Art. 5º O revendedor varejista fica obrigado a realizar as análises da qualidade
mencionadas no Anexo I sempre que solicitado pelo consumidor.
CAPÍTULO III
DA COLETA DA AMOSTRA-TESTEMUNHA
Art. 6º Os procedimentos de coleta, acondicionamento, identificação e
armazenamento da amostra- testemunha serão realizados de acordo com o disposto no
Anexo II, obedecendo-se adicionalmente às regras de segurança estabelecidas pelos órgãos
competentes.
§ 1º O transporte da amostra-testemunha desde a base de distribuição, da
instalação do fornecedor de etanol hidratado combustível ou do transportador-revendedor-
retalhista até o estabelecimento do posto revendedor deverá ser feito na caixa de
ferramentas do caminhão-tanque.
§ 2º No transporte a que se refere o § 1º, deverão ser atendidas as exigências
estabelecidas pela legislação da Agência Nacional de Transportes Terrestres - ANTT.
Art. 7º O frasco contendo a amostra-testemunha deverá ser acondicionado em
envelope de segurança confeccionado nos moldes do Anexo II.
§ 1º O envelope de segurança e o frasco para coleta deverão ser fornecidos
pelo distribuidor de combustíveis líquidos.
§ 2º No caso de aquisição direta de etanol hidratado combustível do fornecedor
de etanol ou do transportador-revendedor-retalhista, o envelope de segurança e o frasco
para coleta serão obrigatoriamente fornecidos pelo agente responsável pela venda do
produto.
§ 3º O número do envelope de segurança da amostra-testemunha deverá ser
indicado, em campo apropriado, na documentação fiscal referente ao produto.
§ 4º A destinação dos frascos utilizados no acondicionamento das amostras-
testemunha deverá observar o disposto na Lei nº 12.305, de 2 de agosto de 2010, que
institui a Política Nacional de Resíduos Sólidos.
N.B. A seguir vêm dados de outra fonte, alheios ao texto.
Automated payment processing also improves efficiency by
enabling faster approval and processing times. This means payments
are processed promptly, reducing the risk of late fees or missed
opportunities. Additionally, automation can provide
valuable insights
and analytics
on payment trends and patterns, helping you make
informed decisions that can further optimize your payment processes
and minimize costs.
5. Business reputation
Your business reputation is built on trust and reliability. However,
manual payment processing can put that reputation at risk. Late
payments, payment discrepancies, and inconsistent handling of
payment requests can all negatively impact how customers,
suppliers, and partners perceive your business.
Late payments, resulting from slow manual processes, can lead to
Art. 8º A amostra-testemunha poderá ser utilizada posteriormente à ação de
fiscalização de que trata o Capítulo IV, como instrumento de prova em defesa
administrativa ou judicial desde que a amostra tenha sido coletada segundo os
procedimentos contidos no Anexo II.
§ 1º A solicitação da análise da amostra-testemunha deverá ser apresentada no
momento do encaminhamento da defesa administrativa à ANP.
§ 2º A ANP comunicará ao distribuidor de combustíveis líquidos, ao fornecedor
de etanol ou ao transportador-revendedor-retalhista acerca da realização da análise da
amostra-testemunha do combustível pelo qual seria supostamente responsável.
§ 3º Será facultado ao distribuidor de combustíveis líquidos, ao fornecedor de
etanol ou ao transportador-revendedor-retalhista presenciar a realização da análise de que
trata o § 2º, desde que informe antecipadamente à ANP.